- Exercise directions -
Nothing other than the lines from the one containing "spa). Anche l’attività di con" through the close of the entries below should be printed, each exactly.

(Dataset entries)
****

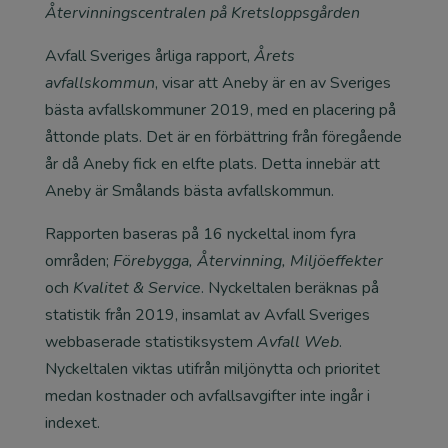
Återvinningscentralen på Kretsloppsgården
Avfall Sveriges årliga rapport,
Årets
avfallskommun
, visar att Aneby är en av Sveriges
bästa avfallskommuner 2019, med en placering på
åttonde plats. Det är en förbättring från föregående
år då Aneby fick en elfte plats. Detta innebär att
Aneby är Smålands bästa avfallskommun.
Rapporten baseras på 16 nyckeltal inom fyra
områden;
Förebygga, Återvinning, Miljöeffekter
och
Kvalitet & Service
. Nyckeltalen beräknas på
statistik från 2019, insamlat av Avfall Sveriges
webbaserade statistiksystem
Avfall Web
.
Nyckeltalen viktas utifrån miljönytta och prioritet
medan kostnader och avfallsavgifter inte ingår i
indexet.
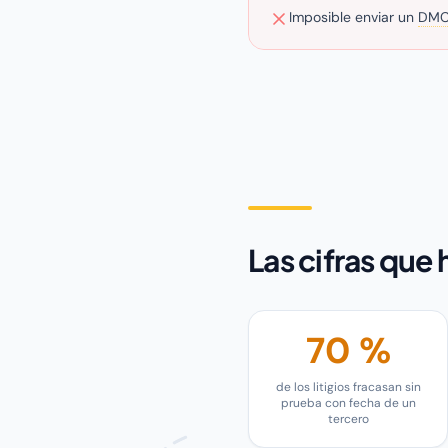
Imposible enviar un
DMC
Las cifras que
70 %
de los litigios fracasan sin
prueba con fecha de un
tercero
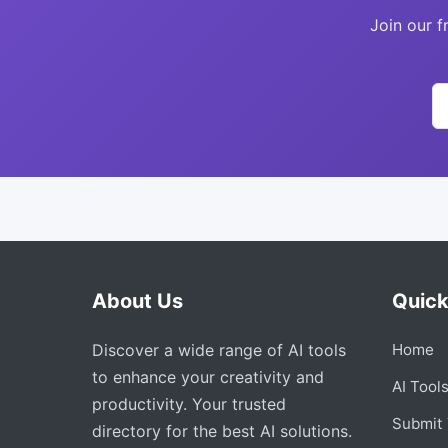
Join our f
About Us
Quick
Discover a wide range of AI tools
Home
to enhance your creativity and
AI Tool
productivity. Your trusted
Submit 
directory for the best AI solutions.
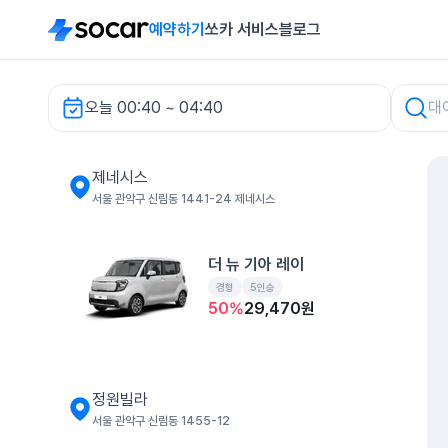
예약하기
쏘카 서비스
블로그
오늘 00:40 ~ 04:40
제네시스 렌터카
제네시스
서울 관악구 신림동 1441-24 제네시스
더 뉴 기아 레이
경형
5인승
50
%
29,470
원
정원빌라
서울 관악구 신림동 1455-12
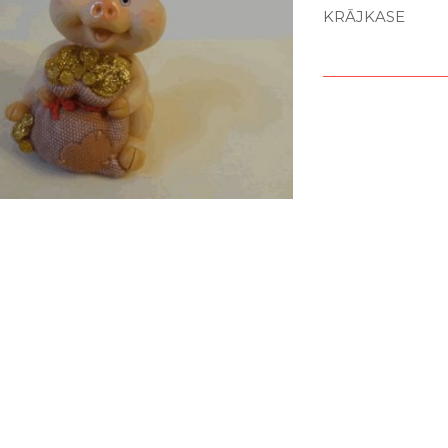
KRĀJKASE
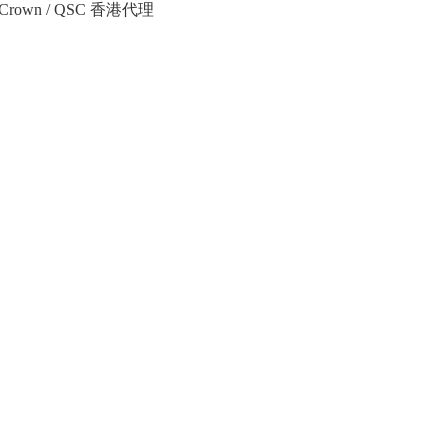
Crown / QSC 香港代理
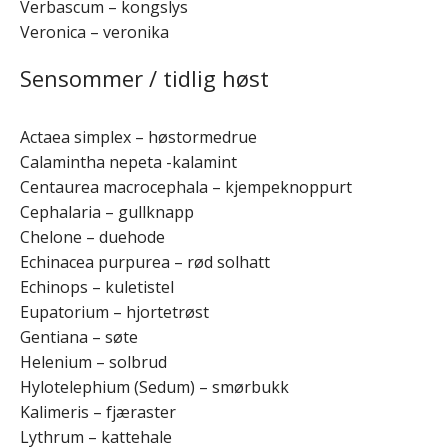
Verbascum – kongslys
Veronica – veronika
Sensommer / tidlig høst
Actaea simplex – høstormedrue
Calamintha nepeta -kalamint
Centaurea macrocephala – kjempeknoppurt
Cephalaria – gullknapp
Chelone – duehode
Echinacea purpurea – rød solhatt
Echinops – kuletistel
Eupatorium – hjortetrøst
Gentiana – søte
Helenium – solbrud
Hylotelephium (Sedum) – smørbukk
Kalimeris – fjæraster
Lythrum – kattehale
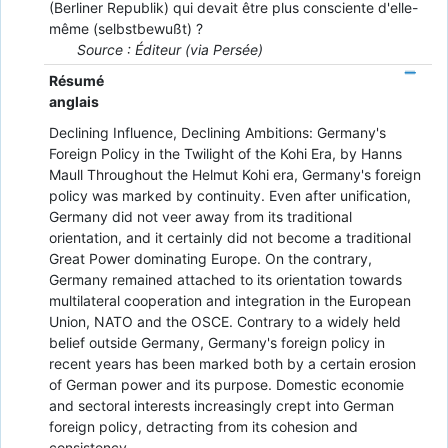
(Berliner Republik) qui devait être plus consciente d'elle-
même (selbstbewußt) ?
Source : Éditeur (via Persée)
Résumé
anglais
Declining Influence, Declining Ambitions: Germany's
Foreign Policy in the Twilight of the Kohi Era, by Hanns
Maull Throughout the Helmut Kohi era, Germany's foreign
policy was marked by continuity. Even after unification,
Germany did not veer away from its traditional
orientation, and it certainly did not become a traditional
Great Power dominating Europe. On the contrary,
Germany remained attached to its orientation towards
multilateral cooperation and integration in the European
Union, NATO and the OSCE. Contrary to a widely held
belief outside Germany, Germany's foreign policy in
recent years has been marked both by a certain erosion
of German power and its purpose. Domestic economie
and sectoral interests increasingly crept into German
foreign policy, detracting from its cohesion and
consistency.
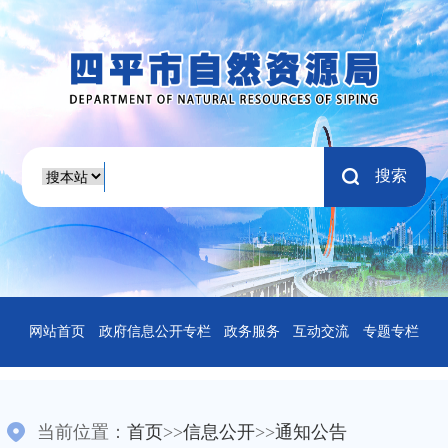
搜索
网站首页
政府信息公开专栏
政务服务
互动交流
专题专栏
当前位置：
首页
>>
信息公开
>>
通知公告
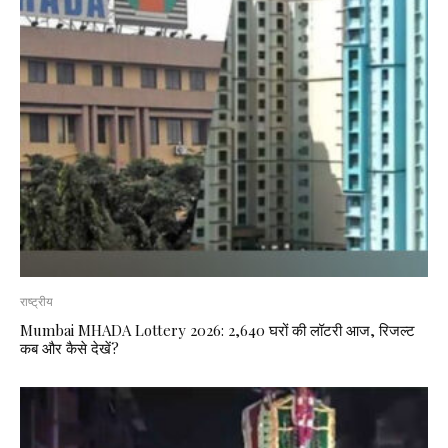
राष्ट्रीय
Mumbai MHADA Lottery 2026: 2,640 घरों की लॉटरी आज, रिजल्ट
कब और कैसे देखें?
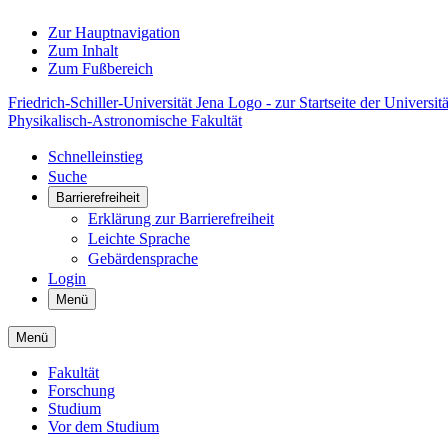
Zur Hauptnavigation
Zum Inhalt
Zum Fußbereich
Friedrich-Schiller-Universität Jena Logo - zur Startseite der Universitä
Physikalisch-Astronomische Fakultät
Schnelleinstieg
Suche
Barrierefreiheit
Erklärung zur Barrierefreiheit
Leichte Sprache
Gebärdensprache
Login
Menü
Menü
Fakultät
Forschung
Studium
Vor dem Studium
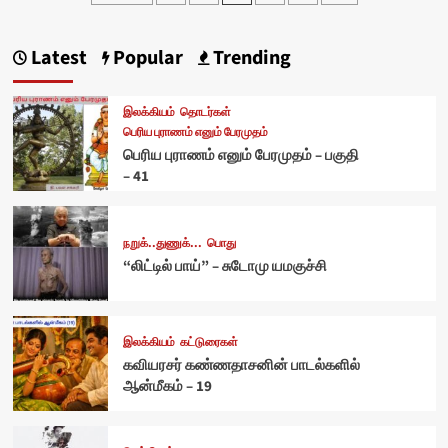
pagination
Latest
Popular
Trending
இலக்கியம்
தொடர்கள்
பெரிய புராணம் எனும் பேரமுதம்
பெரிய புராணம் எனும் பேரமுதம் – பகுதி
– 41
நறுக்..துணுக்...
பொது
“லிட்டில் பாய்” – சுடோமு யமகுச்சி
இலக்கியம்
கட்டுரைகள்
கவியரசர் கண்ணதாசனின் பாடல்களில்
ஆன்மீகம் – 19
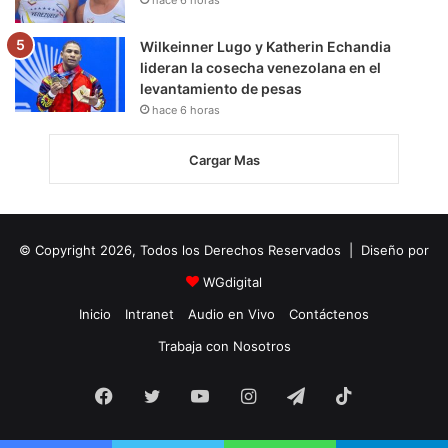
hace 6 horas
Wilkeinner Lugo y Katherin Echandia
lideran la cosecha venezolana en el
levantamiento de pesas
hace 6 horas
Cargar Mas
© Copyright 2026, Todos los Derechos Reservados | Diseño por
WGdigital
Inicio
Intranet
Audio en Vivo
Contáctenos
Trabaja con Nosotros
Facebook
Twitter
YouTube
Instagram
Telegram
TikTok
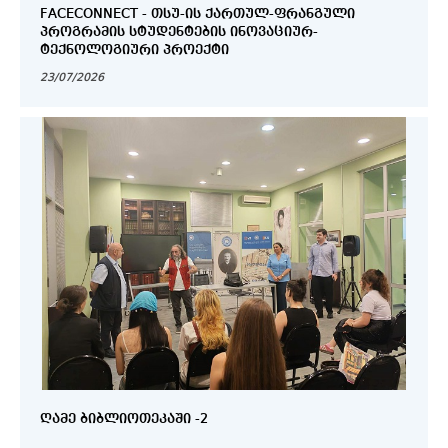
FACECONNECT - ᲗᲡᲣ-ᲘᲡ ᲥᲐᲠᲗᲣᲚ-ᲤᲠᲐᲜᲒᲣᲚᲘ
ᲞᲠᲝᲒᲠᲐᲛᲘᲡ ᲡᲢᲣᲓᲔᲜᲢᲔᲑᲘᲡ ᲘᲜᲝᲕᲐᲪᲘᲣᲠ-
ᲢᲔᲥᲜᲝᲚᲝᲒᲘᲣᲠᲘ ᲞᲠᲝᲔᲥᲢᲘ
23/07/2026
ᲦᲐᲛᲔ ᲑᲘᲑᲚᲘᲝᲗᲔᲙᲐᲨᲘ -2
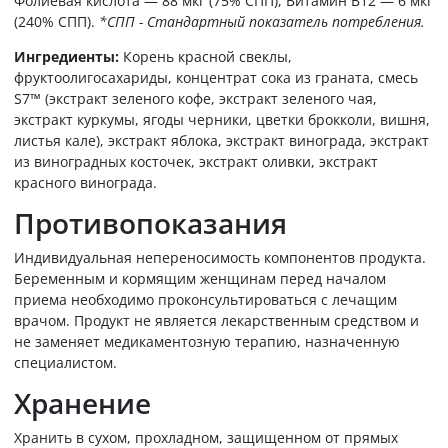
Фолиевая кислота — 88 мкг (75% СПП), Витамин B12 — 6 мкг
(240% СПП).
*СПП - Стандартный показатель потребления.
Ингредиенты:
Корень красной свеклы,
фруктоолигосахариды, концентрат сока из граната, смесь
S7™ (экстракт зеленого кофе, экстракт зеленого чая,
экстракт куркумы, ягоды черники, цветки брокколи, вишня,
листья кале), экстракт яблока, экстракт винограда, экстракт
из виноградных косточек, экстракт оливки, экстракт
красного винограда.
Противопоказания
Индивидуальная непереносимость компонентов продукта.
Беременным и кормящим женщинам перед началом
приема необходимо проконсультироваться с лечащим
врачом. Продукт не является лекарственным средством и
не заменяет медикаментозную терапию, назначенную
специалистом.
Хранение
Хранить в сухом, прохладном, защищенном от прямых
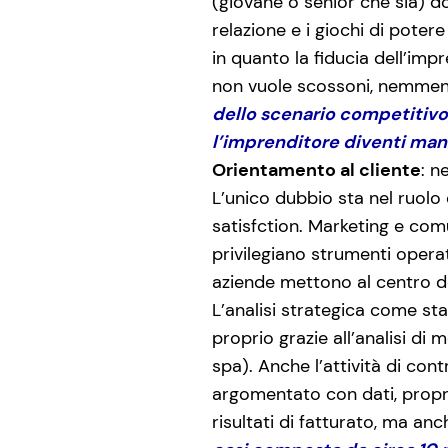
(giovane o senior che sia) do
relazione e i giochi di poter
in quanto la fiducia dell’imp
non vuole scossoni, nemmeno
dello scenario competitivo
l’imprenditore diventi man
Orientamento al cliente
: n
L’unico dubbio sta nel ruolo
satisfction. Marketing e com
privilegiano strumenti operat
aziende mettono al centro de
L’analisi strategica come sta
proprio grazie all’analisi di
spa). Anche l’attività di con
argomentato con dati, propri 
risultati di fatturato, ma anc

****

- Expected answer -
spa). Anche l’attività di con
argomentato con dati, propri 
risultati di fatturato, ma anc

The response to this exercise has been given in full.